Build System Integration
Both apps must share the same applicationId for the Wear Data Layer to work — this is how Google Play Services knows they're paired. The watch app uses a separate namespace for Kotlin code generation but the same applicationId as the phone app:
// apps/threshold-wear/build.gradle.kts
android {
namespace = "ca.liminalhq.threshold.wear" // Kotlin/R class generation
defaultConfig {
applicationId = "ca.liminalhq.threshold" // MUST match phone app
minSdk = 26 // Wear OS 2.0+
}
}
The release build script builds both apps sequentially — the Tauri phone app first, then the Wear OS app via Gradle — producing two separate AAB files for upload to the Play Store.
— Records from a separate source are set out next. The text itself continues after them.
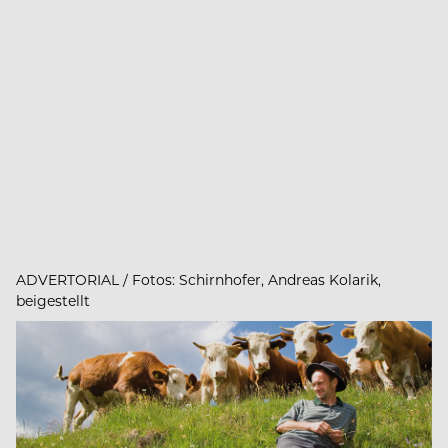
ADVERTORIAL / Fotos: Schirnhofer, Andreas Kolarik,
beigestellt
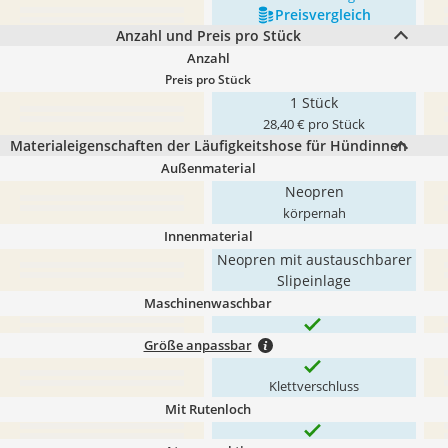
Preis­vergleich
Anzahl und Preis pro Stück
Anzahl
Preis pro Stück
1 Stück
28,40 € pro Stück
Materialeigenschaften der Läufigkeitshose für Hündinnen
Außenmaterial
Neopren
körpernah
Innenmaterial
Neopren mit austauschbarer
Slipeinlage
Maschinenwaschbar
Größe anpassbar
Klettverschluss
Mit Rutenloch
Google Play handles pairing them through the shared application ID.
Manifest Configuration
The phone app's AndroidManifest.xml registers the WearMessageService with an intent filter so Google Play Services knows to deliver watch messages to it:
<service android:name=".WearMessageService" android:exported="true">
<intent-filter>
<action android:name="com.google.android.gms.wearable.MESSAGE_RECEIVED" />
<data android:scheme="wear" android:host="*"
android:pathPrefix="/threshold/" />
</intent-filter>
</service>
<service android:name=".WearSyncService"
android:exported="false"
android:foregroundServiceType="dataSync" />
The pathPrefix filter ensures only messages intended for this app are delivered, and the foregroundServiceType="dataSync" declaration is required by Android 14+ for the offline write service.
Lessons Learned
Always send full state. We initially planned an incremental-only sync protocol, but the complexity of tracking deltas across disconnections wasn't worth it for small datasets. Sending the complete alarm list on every change is simpler, more reliable, and the bandwidth cost is negligible.
Cache aggressively on the phone side. The SharedPreferences cache that enables offline sync responses adds one line of code to the publish path but eliminates the need to boot a ~200MB Tauri runtime just to answer "what are my alarms?"
Tauri's plugin system maps well to Android services. The @TauriPlugin / @Command pattern gives you a clean Rust-to-Kotlin bridge, and the static instance pattern lets Android services (which live outside Tauri's lifecycle) call back into the plugin when they need to.
Debounce before syncing. Without the 500ms batch collector, toggling a few alarms in quick succession would fire multiple Bluetooth round-trips. The debounce window is invisible to the user but dramatically reduces unnecessary Data Layer traffic.
Foreground services can boot Tauri headlessly. For background writes that need Rust logic, queue first, then boot in a foreground service and drain only after explicit pipeline readiness. The ~1 second runtime boot plus queue replay remains acceptable for background operations.
Conclusion
Adding Wear OS support to a Tauri Android app is entirely feasible, but it requires stepping outside Tauri's WebView world for the watch app itself. The pattern that works is:
- Build the watch app as a standalone native Kotlin/Compose project
- Create a Tauri plugin with Rust + Kotlin layers to bridge the Wear Data Layer
- Use
DataClientfor phone-to-watch state sync andMessageClientfor watch-to-phone commands - Cache data in
SharedPreferencesfor offline scenarios - Use a foreground service to boot Tauri headlessly when background processing is needed
The Tauri plugin system's Rust-to-Kotlin bridge makes the phone side surprisingly ergonomic. The main challenge isn't technical — it's architectural: deciding where the boundary between Tauri's world and native Android's world should be, and keeping the sync protocol simple enough to reason about.